With the above code in place, add a new HTML Entity Decode filter the product name and description fields for the feed and that should solve the problem...

Cheers,
David.
--
PriceTapestry.com

Submitted by sdhunter on Sat, 2010-11-27 16:07

David,

I have added the filter and applied it to the name and description fields in my feed but it still happens after i reimport.

Submitted by sdhunter on Sat, 2010-11-27 16:10

Just searched in the feed and & # 3 9 ; is in as & a m p ; # 3 9 ;

' Who knows what you'll find with this '

Submitted by support on Sat, 2010-11-27 18:05

Hi Steve,

Try using Search and Replace instead of the HTML Entity Decode - search for & # 3 9 ; and replace with apostrophe - that should do the trick...

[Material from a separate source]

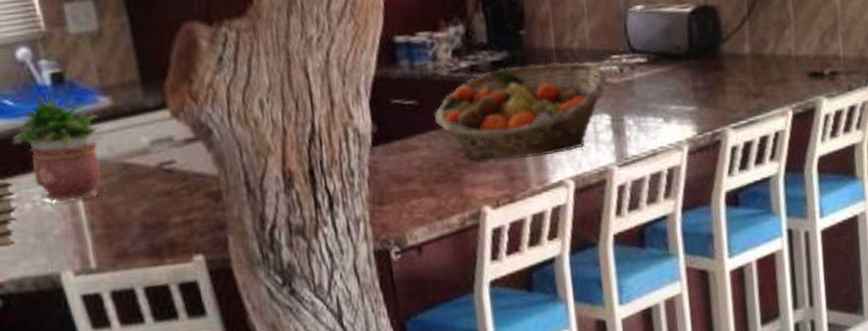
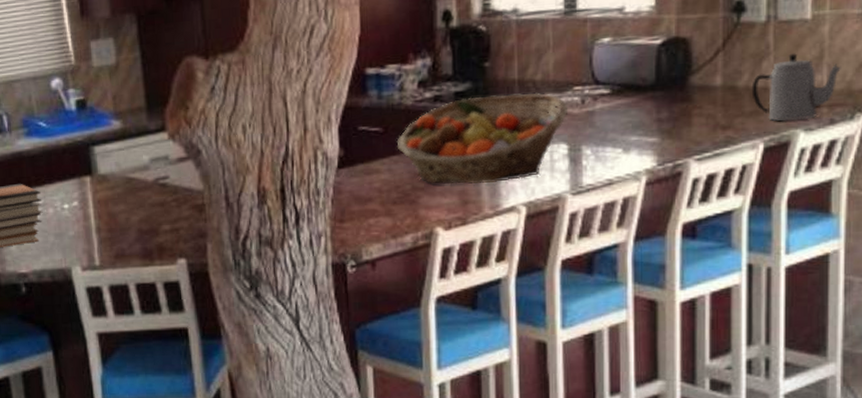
potted plant: present [11,91,108,202] -> none [43,115,115,208]
teapot: none [777,22,854,89] -> present [751,53,841,122]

Assuming that the field in the XML is not enclosed within CDATA tags it is correctly encoded; however if the above doesn't work first time, use the actual data from the feed that you identified, i.e. search for & a m p ; # 3 9 ;

Cheers,
David.
--
PriceTapestry.com

Submitted by sdhunter on Sun, 2010-11-28 21:08

done that and its working. cheers david.